### SOURCE

How do you find the power series representation for the function #f(x)=1/((1+x)^2)# ?

2 Answers
Sep 7, 2014

By Binomial Series,
#1/{(1+x)^2}=(1+x)^{-2}=sum_{n=0}^{infty}(-1)^n(n+1)x^n#

Let us review the binomial series.
#(1+x)^{alpha}=sum_{n=0}^{infty}C(alpha,n)x^n#,
where #C(alpha,n)# is a binomial coefficient defined by
#C(alpha,n)={alpha(alpha-1)(alpha-2)cdot cdots cdot(alpha-n+1)}/{n!}#

Let us first the binomial coefficients for #f(x)=(1+x)^{-2}#.

######
### DATA PROVIDED

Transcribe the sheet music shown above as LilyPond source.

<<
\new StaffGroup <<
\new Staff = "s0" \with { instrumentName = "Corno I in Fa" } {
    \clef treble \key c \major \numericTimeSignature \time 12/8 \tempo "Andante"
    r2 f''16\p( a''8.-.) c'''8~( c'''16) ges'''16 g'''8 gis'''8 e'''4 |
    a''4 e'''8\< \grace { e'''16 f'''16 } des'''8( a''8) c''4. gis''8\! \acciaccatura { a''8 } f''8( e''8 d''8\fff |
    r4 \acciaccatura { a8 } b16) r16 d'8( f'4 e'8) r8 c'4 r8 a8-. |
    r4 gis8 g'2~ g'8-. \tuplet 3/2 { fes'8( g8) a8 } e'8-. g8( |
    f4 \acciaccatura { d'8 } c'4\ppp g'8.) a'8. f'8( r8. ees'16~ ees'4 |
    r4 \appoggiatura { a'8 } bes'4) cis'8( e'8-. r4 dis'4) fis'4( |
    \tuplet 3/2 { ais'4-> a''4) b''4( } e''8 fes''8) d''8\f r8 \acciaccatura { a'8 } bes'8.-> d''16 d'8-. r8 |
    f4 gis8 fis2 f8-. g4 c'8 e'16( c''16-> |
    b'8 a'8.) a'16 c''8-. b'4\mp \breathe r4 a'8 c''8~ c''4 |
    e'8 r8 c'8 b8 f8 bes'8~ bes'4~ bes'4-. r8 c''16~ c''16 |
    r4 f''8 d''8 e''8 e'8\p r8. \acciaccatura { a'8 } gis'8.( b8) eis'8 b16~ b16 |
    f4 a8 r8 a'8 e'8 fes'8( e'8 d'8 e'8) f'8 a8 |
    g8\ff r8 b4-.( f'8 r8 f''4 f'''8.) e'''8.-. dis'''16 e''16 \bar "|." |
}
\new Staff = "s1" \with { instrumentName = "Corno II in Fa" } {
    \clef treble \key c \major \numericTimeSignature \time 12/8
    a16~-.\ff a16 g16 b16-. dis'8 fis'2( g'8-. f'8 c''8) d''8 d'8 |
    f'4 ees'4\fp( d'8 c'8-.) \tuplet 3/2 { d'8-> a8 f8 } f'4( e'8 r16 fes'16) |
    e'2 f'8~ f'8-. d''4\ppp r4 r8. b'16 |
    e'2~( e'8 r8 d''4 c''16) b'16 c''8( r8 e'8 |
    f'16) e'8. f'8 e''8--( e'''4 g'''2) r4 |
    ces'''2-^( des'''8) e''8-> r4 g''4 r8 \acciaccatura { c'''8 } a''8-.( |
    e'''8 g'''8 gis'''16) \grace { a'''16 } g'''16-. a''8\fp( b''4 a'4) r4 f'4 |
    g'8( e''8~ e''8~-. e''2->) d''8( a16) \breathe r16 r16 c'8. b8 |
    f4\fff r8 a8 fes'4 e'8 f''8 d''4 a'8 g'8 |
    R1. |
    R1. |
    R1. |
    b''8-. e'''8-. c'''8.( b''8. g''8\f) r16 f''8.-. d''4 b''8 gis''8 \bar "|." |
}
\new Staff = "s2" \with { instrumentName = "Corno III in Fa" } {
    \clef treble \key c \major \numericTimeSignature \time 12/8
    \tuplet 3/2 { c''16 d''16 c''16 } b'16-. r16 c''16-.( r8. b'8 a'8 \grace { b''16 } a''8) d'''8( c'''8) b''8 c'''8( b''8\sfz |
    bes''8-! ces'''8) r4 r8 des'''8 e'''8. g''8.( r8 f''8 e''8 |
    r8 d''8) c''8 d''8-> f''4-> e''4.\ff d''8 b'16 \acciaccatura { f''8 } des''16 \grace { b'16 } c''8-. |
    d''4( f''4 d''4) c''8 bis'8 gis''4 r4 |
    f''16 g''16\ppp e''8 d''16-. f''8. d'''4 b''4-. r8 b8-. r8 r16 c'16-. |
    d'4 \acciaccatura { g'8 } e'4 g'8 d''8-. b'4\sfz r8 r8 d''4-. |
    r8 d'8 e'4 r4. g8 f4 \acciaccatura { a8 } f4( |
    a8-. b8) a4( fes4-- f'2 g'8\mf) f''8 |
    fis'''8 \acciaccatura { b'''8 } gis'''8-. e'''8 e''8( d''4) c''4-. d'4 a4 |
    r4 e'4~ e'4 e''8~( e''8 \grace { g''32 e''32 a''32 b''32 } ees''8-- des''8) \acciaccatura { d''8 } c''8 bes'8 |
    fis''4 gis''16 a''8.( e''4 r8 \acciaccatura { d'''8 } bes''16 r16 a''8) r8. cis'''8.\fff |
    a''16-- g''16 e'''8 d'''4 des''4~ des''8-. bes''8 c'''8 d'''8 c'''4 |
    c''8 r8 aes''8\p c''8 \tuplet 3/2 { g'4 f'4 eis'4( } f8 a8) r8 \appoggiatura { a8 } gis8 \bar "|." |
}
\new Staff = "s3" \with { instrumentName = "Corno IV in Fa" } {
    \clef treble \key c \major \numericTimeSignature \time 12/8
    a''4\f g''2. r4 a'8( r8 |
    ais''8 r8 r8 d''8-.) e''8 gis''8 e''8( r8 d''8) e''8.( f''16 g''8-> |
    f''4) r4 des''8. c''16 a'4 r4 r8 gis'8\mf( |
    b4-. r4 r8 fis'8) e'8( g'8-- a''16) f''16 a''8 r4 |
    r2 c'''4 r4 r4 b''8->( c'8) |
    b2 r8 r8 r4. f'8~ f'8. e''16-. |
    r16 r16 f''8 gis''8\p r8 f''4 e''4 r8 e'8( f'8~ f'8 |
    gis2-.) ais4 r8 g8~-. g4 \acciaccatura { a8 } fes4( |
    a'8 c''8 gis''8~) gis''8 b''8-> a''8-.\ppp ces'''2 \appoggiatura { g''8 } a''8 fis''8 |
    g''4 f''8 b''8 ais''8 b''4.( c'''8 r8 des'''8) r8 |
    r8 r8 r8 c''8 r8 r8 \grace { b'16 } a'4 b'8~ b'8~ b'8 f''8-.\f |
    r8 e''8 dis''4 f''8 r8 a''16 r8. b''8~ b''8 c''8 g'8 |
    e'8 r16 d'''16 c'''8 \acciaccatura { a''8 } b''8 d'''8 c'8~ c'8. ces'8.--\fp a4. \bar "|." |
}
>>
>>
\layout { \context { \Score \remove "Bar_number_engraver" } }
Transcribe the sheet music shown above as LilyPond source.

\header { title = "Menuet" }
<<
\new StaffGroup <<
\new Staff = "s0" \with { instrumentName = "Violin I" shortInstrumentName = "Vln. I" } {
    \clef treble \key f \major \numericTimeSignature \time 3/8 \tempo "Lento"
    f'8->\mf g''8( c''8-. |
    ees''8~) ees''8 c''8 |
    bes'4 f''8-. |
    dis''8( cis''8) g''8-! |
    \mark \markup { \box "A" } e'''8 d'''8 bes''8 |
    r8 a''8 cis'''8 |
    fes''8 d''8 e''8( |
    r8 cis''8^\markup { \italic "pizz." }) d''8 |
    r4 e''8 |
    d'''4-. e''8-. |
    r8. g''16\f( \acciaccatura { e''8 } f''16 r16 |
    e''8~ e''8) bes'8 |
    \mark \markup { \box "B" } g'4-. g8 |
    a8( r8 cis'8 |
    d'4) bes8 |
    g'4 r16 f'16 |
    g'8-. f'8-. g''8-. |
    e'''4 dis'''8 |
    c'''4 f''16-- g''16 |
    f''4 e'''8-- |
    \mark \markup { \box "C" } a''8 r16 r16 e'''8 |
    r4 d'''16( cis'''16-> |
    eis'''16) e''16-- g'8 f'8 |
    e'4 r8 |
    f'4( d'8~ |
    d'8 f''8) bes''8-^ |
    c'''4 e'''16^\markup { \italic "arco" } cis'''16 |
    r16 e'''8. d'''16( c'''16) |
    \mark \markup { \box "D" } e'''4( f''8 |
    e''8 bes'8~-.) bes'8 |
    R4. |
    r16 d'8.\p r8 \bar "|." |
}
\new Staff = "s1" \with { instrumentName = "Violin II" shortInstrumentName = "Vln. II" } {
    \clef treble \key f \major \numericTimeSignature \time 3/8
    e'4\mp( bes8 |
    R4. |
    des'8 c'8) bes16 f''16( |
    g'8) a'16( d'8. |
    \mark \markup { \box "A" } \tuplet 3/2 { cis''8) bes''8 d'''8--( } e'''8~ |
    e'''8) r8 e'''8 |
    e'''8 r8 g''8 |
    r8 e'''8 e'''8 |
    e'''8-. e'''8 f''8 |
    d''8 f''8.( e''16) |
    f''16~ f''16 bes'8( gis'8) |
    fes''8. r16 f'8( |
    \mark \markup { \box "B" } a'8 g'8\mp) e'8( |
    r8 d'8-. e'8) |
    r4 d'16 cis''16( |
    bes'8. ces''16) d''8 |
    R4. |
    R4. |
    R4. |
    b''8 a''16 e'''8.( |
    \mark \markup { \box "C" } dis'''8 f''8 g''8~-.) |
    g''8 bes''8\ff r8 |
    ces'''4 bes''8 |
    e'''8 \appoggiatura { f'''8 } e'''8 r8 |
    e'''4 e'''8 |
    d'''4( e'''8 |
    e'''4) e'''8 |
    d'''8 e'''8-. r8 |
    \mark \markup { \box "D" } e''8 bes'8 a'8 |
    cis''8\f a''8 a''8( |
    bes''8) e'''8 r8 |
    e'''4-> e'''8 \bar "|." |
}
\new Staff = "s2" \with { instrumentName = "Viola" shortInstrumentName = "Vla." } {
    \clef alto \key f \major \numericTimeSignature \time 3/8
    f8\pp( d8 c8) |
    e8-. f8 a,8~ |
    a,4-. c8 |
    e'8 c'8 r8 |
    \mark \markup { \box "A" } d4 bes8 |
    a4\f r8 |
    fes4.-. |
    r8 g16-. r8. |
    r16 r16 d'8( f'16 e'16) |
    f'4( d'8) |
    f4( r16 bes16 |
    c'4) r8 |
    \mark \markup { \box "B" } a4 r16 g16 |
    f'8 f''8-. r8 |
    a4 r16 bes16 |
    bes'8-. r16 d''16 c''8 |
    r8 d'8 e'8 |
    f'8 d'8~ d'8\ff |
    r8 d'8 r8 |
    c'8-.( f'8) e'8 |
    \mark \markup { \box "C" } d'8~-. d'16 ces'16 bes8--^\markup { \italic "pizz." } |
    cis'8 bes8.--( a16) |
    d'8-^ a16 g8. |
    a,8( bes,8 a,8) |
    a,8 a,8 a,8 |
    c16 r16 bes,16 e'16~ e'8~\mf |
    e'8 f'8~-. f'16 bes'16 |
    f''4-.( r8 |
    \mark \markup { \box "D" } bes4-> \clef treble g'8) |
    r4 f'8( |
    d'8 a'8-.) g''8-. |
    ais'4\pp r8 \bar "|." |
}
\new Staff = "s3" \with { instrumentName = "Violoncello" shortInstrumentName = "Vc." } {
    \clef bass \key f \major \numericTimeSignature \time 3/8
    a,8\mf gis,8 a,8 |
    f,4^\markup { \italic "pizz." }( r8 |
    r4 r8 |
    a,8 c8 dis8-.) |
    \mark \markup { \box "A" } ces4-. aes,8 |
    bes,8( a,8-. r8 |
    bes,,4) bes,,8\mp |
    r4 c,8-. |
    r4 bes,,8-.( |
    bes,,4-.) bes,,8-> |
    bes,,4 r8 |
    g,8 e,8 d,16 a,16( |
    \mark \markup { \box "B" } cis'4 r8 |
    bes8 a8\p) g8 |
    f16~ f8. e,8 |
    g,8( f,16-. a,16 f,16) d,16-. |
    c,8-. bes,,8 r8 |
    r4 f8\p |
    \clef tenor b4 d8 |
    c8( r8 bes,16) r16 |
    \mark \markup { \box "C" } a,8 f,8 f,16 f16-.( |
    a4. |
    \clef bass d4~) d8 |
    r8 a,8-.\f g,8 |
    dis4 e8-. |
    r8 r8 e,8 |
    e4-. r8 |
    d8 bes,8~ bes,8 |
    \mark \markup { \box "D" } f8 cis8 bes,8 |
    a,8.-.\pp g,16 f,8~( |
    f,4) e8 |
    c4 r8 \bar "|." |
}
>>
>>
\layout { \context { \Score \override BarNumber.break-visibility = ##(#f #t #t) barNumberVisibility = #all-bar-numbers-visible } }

######

- [OBJECTIVES]
1. Pick out every line of the rows that contains the string "with", treating uppercase and lowercase as different.
2. Carry the power series explanation forward from its final sentence.

- [ANSWERS TO THE EXERCISE]
1.
\new Staff = "s0" \with { instrumentName = "Corno I in Fa" } {
\new Staff = "s1" \with { instrumentName = "Corno II in Fa" } {
\new Staff = "s2" \with { instrumentName = "Corno III in Fa" } {
\new Staff = "s3" \with { instrumentName = "Corno IV in Fa" } {
\new Staff = "s0" \with { instrumentName = "Violin I" shortInstrumentName = "Vln. I" } {
\new Staff = "s1" \with { instrumentName = "Violin II" shortInstrumentName = "Vln. II" } {
\new Staff = "s2" \with { instrumentName = "Viola" shortInstrumentName = "Vla." } {
\new Staff = "s3" \with { instrumentName = "Violoncello" shortInstrumentName = "Vc." } {

2.
Since #alpha=-2#, its binomial coefficient looks like
#C(-2,n)={-2(-2-1)(-2-2)cdot cdots cdot[-2-(n-1)]}/{n!}#
#={-2(-3)(-4)cdots[-(n+1)]}/{n!}#
by factoring out all #-#'s in the numerator,
#={(-1)^n[2cdot3cdot4cdot cdots cdot(n+1)]}/{n!}={(-1)^n(n+1)!}/{n!}#
by dividing the numerator and the denominator by #n!#,
#=(-1)^n(n+1)#

Hence, we have the binomial series
#1/{(1+x)^2}=sum_{n=0}^{infty}(-1)^n(n+1)x^n#.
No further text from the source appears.